When it was put to her again that she did not know Mr Johnson's strategy, Ms Truss replied: "Well I don’t know the precise details of exactly what we will do and even if I did I wouldn’t tell you."

Ms Truss's comments come after Chancellor Sajid Javid insisted that the Government does have a plan to bypass the Benn Act - dubbed the 'Surrender Act' by Number 10.

Pressed during a round of broadcast interviews on whether he knew how Downing Street would achieve it's aims, Mr Javid said: "I think I do."

He added: "The intention of the law is clear and I do think it has absolutely made it harder for the Government to get the deal that we all want to see. That said, it can still be done.

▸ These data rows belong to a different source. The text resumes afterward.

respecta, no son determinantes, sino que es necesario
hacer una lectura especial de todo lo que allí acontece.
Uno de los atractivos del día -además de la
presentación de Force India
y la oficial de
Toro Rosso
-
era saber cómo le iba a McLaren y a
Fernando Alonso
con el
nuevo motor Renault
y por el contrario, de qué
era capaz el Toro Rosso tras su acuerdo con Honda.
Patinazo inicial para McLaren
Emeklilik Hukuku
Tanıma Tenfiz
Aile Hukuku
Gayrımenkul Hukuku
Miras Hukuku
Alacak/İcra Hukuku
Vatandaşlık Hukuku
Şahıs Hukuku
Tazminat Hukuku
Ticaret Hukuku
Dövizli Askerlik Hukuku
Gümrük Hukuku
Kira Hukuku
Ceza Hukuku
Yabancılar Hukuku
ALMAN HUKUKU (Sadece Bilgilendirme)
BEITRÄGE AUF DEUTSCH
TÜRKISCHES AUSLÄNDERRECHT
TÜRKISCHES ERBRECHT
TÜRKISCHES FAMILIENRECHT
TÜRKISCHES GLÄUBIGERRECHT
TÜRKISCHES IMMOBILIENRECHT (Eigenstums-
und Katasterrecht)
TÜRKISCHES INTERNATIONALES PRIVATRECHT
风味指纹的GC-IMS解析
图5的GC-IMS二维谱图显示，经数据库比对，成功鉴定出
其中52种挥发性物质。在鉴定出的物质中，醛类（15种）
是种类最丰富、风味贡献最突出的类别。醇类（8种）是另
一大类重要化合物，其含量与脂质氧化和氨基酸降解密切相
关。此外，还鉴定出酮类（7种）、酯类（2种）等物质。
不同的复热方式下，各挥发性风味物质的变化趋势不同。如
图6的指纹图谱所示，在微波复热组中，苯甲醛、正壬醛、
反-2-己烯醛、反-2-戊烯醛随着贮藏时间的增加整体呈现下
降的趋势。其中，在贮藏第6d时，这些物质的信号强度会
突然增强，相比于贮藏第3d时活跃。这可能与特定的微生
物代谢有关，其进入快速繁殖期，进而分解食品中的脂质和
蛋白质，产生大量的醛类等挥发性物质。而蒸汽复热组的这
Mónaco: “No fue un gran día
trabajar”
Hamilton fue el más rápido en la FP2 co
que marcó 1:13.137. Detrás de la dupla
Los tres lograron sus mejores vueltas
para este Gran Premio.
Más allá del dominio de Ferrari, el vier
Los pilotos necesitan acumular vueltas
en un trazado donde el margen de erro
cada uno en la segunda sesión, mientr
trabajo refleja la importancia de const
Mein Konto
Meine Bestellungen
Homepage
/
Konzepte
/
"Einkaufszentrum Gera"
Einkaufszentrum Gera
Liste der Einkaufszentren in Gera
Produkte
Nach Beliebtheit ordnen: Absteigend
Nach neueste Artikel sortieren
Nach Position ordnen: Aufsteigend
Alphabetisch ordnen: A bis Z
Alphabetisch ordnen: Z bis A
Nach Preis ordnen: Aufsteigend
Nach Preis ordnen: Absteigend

"It's not about getting around the law ... I don't really want to discuss the detail of this law, it's a pretty fresh new law, but we are also clear at all times we, of course, like any government, we will absolutely observe the law."


Elsewhere in Ms Truss's 5 Live interview, the International Trade Secretary said she does not feel sorry for the Duchess of Sussex after the royal launched a legal bid against the Mail on Sunday for publishing a private letter.

The International Trade Secretary said Meghan Markle was a “big asset” to the UK - but insisted that public figures must be ready to face “slings and arrows”.

A statement issued by Prince Harry vowed to stand up to media intrustion, arguing that it “destroys people’s lives” and amounts to “bullying”.

It comes after a handwritten note sent from the Duchess to her father was published.

Speaking to Radio 5 Live, Ms Truss admitted she had not read the letter or article in question, but that she is a “great believer in free speech”.

“I think Meghan Markle is a big asset to the UK. Along with the rest of Royal family [she] does a very good job and attracts a huge amount of positive attention for Britain,” she said.

"Any public figure inevitably faces the slings and arrows of being out in public. It’s part of what it’s about whether you’re a politician, whether you’re in  the royal family, whether you’re a journalist...

"I do think people should be able to say what they think about public figures in the press.”

She added: “I don’t think we should necessarily protect people, but personally I think Meghan is a massive asset."

 Asked whether she felt sorry for the former actress, Ms Truss said: “No,  because I believe that she is enjoying the role that she’s taken on.

"I think she’s doing a good job at the role and I think with any public position inevitably comes a certain amount of flak."